> **TASK DIRECTIONS**
Reproduce the data shown below exactly.

> **Saved data entries**
==========

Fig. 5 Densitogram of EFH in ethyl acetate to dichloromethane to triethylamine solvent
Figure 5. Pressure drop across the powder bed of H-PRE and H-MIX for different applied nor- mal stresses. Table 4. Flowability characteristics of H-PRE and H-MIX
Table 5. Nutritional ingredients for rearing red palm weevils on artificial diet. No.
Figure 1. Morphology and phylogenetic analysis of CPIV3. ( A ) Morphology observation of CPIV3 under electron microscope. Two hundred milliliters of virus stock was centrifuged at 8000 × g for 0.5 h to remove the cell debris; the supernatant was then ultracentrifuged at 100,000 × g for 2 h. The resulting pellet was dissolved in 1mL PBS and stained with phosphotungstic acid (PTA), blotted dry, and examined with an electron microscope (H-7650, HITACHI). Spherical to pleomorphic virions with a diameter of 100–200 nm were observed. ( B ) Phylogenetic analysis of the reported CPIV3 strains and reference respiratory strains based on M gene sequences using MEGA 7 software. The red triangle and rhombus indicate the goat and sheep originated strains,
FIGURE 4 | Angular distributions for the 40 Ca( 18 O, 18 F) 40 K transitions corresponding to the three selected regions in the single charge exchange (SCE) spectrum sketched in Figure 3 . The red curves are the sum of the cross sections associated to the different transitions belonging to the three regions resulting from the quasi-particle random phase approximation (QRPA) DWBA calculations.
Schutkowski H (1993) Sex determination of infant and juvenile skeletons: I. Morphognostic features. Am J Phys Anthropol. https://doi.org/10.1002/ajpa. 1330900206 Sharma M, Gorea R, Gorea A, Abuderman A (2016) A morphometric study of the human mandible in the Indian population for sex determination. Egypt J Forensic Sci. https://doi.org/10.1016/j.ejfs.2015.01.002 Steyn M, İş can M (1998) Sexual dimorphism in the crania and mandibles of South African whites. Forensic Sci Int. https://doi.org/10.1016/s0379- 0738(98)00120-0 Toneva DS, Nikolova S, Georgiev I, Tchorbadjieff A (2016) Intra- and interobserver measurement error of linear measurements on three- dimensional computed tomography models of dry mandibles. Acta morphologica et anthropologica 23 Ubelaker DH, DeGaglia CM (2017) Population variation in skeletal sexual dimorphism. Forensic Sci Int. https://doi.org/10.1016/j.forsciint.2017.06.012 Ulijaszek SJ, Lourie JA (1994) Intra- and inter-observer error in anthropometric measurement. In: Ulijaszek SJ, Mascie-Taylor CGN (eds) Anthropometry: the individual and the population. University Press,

==========

> **TASK RESULT**
Fig. 5 Densitogram of EFH in ethyl acetate to dichloromethane to triethylamine solvent
Figure 5. Pressure drop across the powder bed of H-PRE and H-MIX for different applied nor- mal stresses. Table 4. Flowability characteristics of H-PRE and H-MIX
Table 5. Nutritional ingredients for rearing red palm weevils on artificial diet. No.
Figure 1. Morphology and phylogenetic analysis of CPIV3. ( A ) Morphology observation of CPIV3 under electron microscope. Two hundred milliliters of virus stock was centrifuged at 8000 × g for 0.5 h to remove the cell debris; the supernatant was then ultracentrifuged at 100,000 × g for 2 h. The resulting pellet was dissolved in 1mL PBS and stained with phosphotungstic acid (PTA), blotted dry, and examined with an electron microscope (H-7650, HITACHI). Spherical to pleomorphic virions with a diameter of 100–200 nm were observed. ( B ) Phylogenetic analysis of the reported CPIV3 strains and reference respiratory strains based on M gene sequences using MEGA 7 software. The red triangle and rhombus indicate the goat and sheep originated strains,
FIGURE 4 | Angular distributions for the 40 Ca( 18 O, 18 F) 40 K transitions corresponding to the three selected regions in the single charge exchange (SCE) spectrum sketched in Figure 3 . The red curves are the sum of the cross sections associated to the different transitions belonging to the three regions resulting from the quasi-particle random phase approximation (QRPA) DWBA calculations.
Schutkowski H (1993) Sex determination of infant and juvenile skeletons: I. Morphognostic features. Am J Phys Anthropol. https://doi.org/10.1002/ajpa. 1330900206 Sharma M, Gorea R, Gorea A, Abuderman A (2016) A morphometric study of the human mandible in the Indian population for sex determination. Egypt J Forensic Sci. https://doi.org/10.1016/j.ejfs.2015.01.002 Steyn M, İş can M (1998) Sexual dimorphism in the crania and mandibles of South African whites. Forensic Sci Int. https://doi.org/10.1016/s0379- 0738(98)00120-0 Toneva DS, Nikolova S, Georgiev I, Tchorbadjieff A (2016) Intra- and interobserver measurement error of linear measurements on three- dimensional computed tomography models of dry mandibles. Acta morphologica et anthropologica 23 Ubelaker DH, DeGaglia CM (2017) Population variation in skeletal sexual dimorphism. Forensic Sci Int. https://doi.org/10.1016/j.forsciint.2017.06.012 Ulijaszek SJ, Lourie JA (1994) Intra- and inter-observer error in anthropometric measurement. In: Ulijaszek SJ, Mascie-Taylor CGN (eds) Anthropometry: the individual and the population. University Press,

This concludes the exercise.